> Extract to read:
◆ ◆ ◆ ◆ ◆ ◆ ◆
Right now is absolutely the perfect time to buy "important" antiques, says Carol Klapper, of Town & Country Antiques Shows, promoter of the 9th annual summer antiques show and sale at the Baltimore Convention Center this weekend.
"Prices are lower now than they have been for the past several years," she says. "If you want to buy something wonderful, now's the time to get a deal -- it won't be free, but you'll get good value."
The reason is that the fizzling economy has finally cut into the sizzling rise of fine antique prices. "The dealers are pricing their things to sell," she says.
Now, before you break out the piggy bank, understand that we are not talking knickknacks or "collectibles" here. The operative word is "important." Ms. Klapper uses it frequently when describing what the show will have to offer.
"We're going to have a lot more furniture this year," Ms. Klapper says, "with an emphasis on important period furniture -- American, English, Continental and some Chinese -- with nothing later than 1860.
"We'll also have a very wide and important collection of American glass, from Tiffany, Amberina, Steuben and Pairpoint," she says, "and a collection of French cameo glass from Galle and Daum Nancy." Cameo glass, she explains, is "cased glass" -- layer upon layer of colored glass that is then cut out to create a pattern in the different colors.
Among other "important" items Ms. Klapper lists: "French posters -- serious ones," for the collector; some "really rare" French tapestries dating from the 18th and 19th centuries; "wonderful" original antique folk art and wicker; and "plenty of silver" -- American and Georgian. Georgian -- English silver from the 1700s -- is a perennial favorite. "There are people who will come to the show just for the Georgian silver," Ms. Klapper says.
Besides that, there will be maritime articles, including "enormous" ship models; antique medical and scientific instruments; Civil War era guns and swords; Egyptian, Greek and Roman antiquities; porcelain, including English, Japanese, Continental and Chinese export; tall case clocks; antique jewelry; rare books; English Staffordshire figurines and animal-related art; 16th to 19th century prints; and a collection of Battersea boxes, small metal boxes with enameled tops dating to the 1800s.
◆ ◆ ◆ ◆ ◆ ◆ ◆
> Input data:

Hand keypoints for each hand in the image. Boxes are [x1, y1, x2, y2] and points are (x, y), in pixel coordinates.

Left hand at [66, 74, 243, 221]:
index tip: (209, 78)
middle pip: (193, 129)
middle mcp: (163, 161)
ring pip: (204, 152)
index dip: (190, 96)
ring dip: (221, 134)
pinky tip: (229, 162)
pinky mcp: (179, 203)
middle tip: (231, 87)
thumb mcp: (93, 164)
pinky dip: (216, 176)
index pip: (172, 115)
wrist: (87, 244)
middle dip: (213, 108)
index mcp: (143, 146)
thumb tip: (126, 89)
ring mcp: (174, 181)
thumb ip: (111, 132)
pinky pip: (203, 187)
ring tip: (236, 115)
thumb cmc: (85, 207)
◆ ◆ ◆ ◆ ◆ ◆ ◆
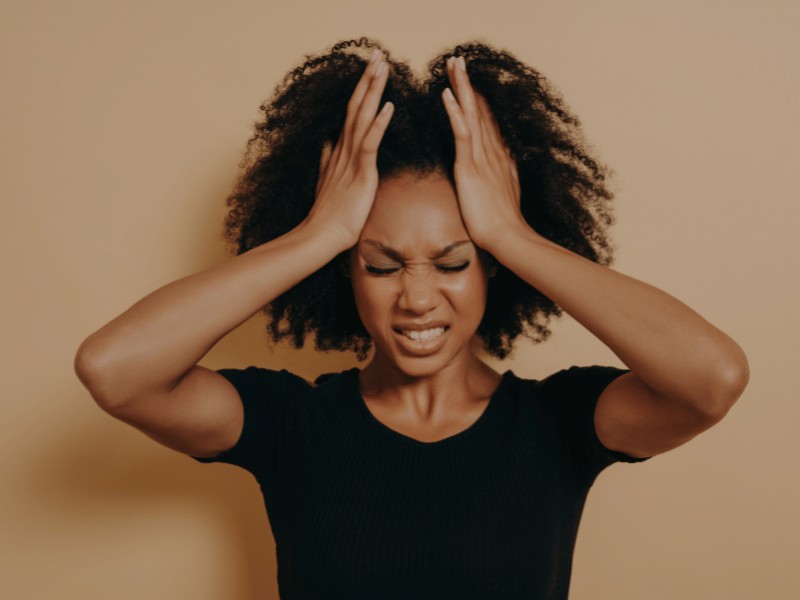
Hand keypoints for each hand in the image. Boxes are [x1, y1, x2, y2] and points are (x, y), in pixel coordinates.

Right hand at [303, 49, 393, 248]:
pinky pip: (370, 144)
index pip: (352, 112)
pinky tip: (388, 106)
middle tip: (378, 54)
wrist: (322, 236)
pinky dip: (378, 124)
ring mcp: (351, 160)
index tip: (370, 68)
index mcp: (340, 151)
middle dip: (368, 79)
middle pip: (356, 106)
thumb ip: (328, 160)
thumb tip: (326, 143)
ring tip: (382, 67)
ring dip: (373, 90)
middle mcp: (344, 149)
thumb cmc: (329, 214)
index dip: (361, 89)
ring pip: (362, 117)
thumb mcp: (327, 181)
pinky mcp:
◆ ◆ ◆ ◆ ◆ ◆ ◆
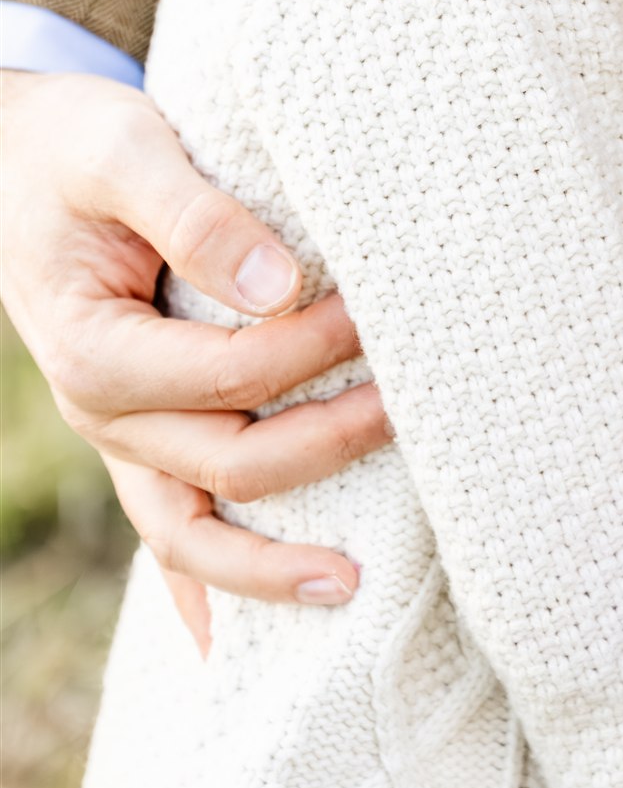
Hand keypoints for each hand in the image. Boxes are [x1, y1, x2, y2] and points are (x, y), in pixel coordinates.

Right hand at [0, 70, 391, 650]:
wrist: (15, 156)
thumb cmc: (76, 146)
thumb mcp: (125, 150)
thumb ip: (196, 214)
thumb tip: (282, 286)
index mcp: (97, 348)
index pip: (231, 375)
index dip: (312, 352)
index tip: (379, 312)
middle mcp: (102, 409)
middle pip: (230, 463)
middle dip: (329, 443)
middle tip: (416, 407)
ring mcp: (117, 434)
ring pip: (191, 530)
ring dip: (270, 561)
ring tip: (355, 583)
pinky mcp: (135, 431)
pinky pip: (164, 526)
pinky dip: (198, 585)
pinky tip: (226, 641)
◆ ◆ ◆ ◆ ◆ ◆ ◆
> Things to do:
1. Translate this sentence from the antiques show article into Spanish: "The reason is that the fizzling economy has finally cut into the sizzling rise of fine antique prices."
2. According to the antiques show article, what is the latest date of the period furniture the show will offer?
3. Proceed with the antiques show article, writing on from its final sentence.

> Task answers:
1. La razón es que la economía en declive finalmente ha frenado el vertiginoso aumento de los precios de las antigüedades finas.

2. Nothing later than 1860.

3.
All in all, there will be 55 dealers filling 60 booths, and "better than 85 percent" of the show will be room settings, so people can get an idea of how a piece might be used, or how it might work with other pieces.
Items for the show come from all over the country, Ms. Klapper says, naming Connecticut, Ohio, Illinois, Kansas, Texas, Florida, New Jersey, Massachusetts and New Hampshire as just some of the states from which dealers will be bringing their wares. "Some of them have been doing the show for years, but a lot of them are going to be new," she says.
The show is "vetted," which means that independent experts have examined items to make sure they are what they're represented to be. A "Sheraton" sideboard that dates to 1920 may be old, but it won't be allowed; nor will pieces that have been "married" (the top and bottom of a chest put together from two separate pieces, for instance), nor anything that has been extensively restored. "Minor restoration is allowed," Ms. Klapper says, "but it must be noted."
"We check the show out so that when the door opens, we can basically say that no one will get stuck," Ms. Klapper says.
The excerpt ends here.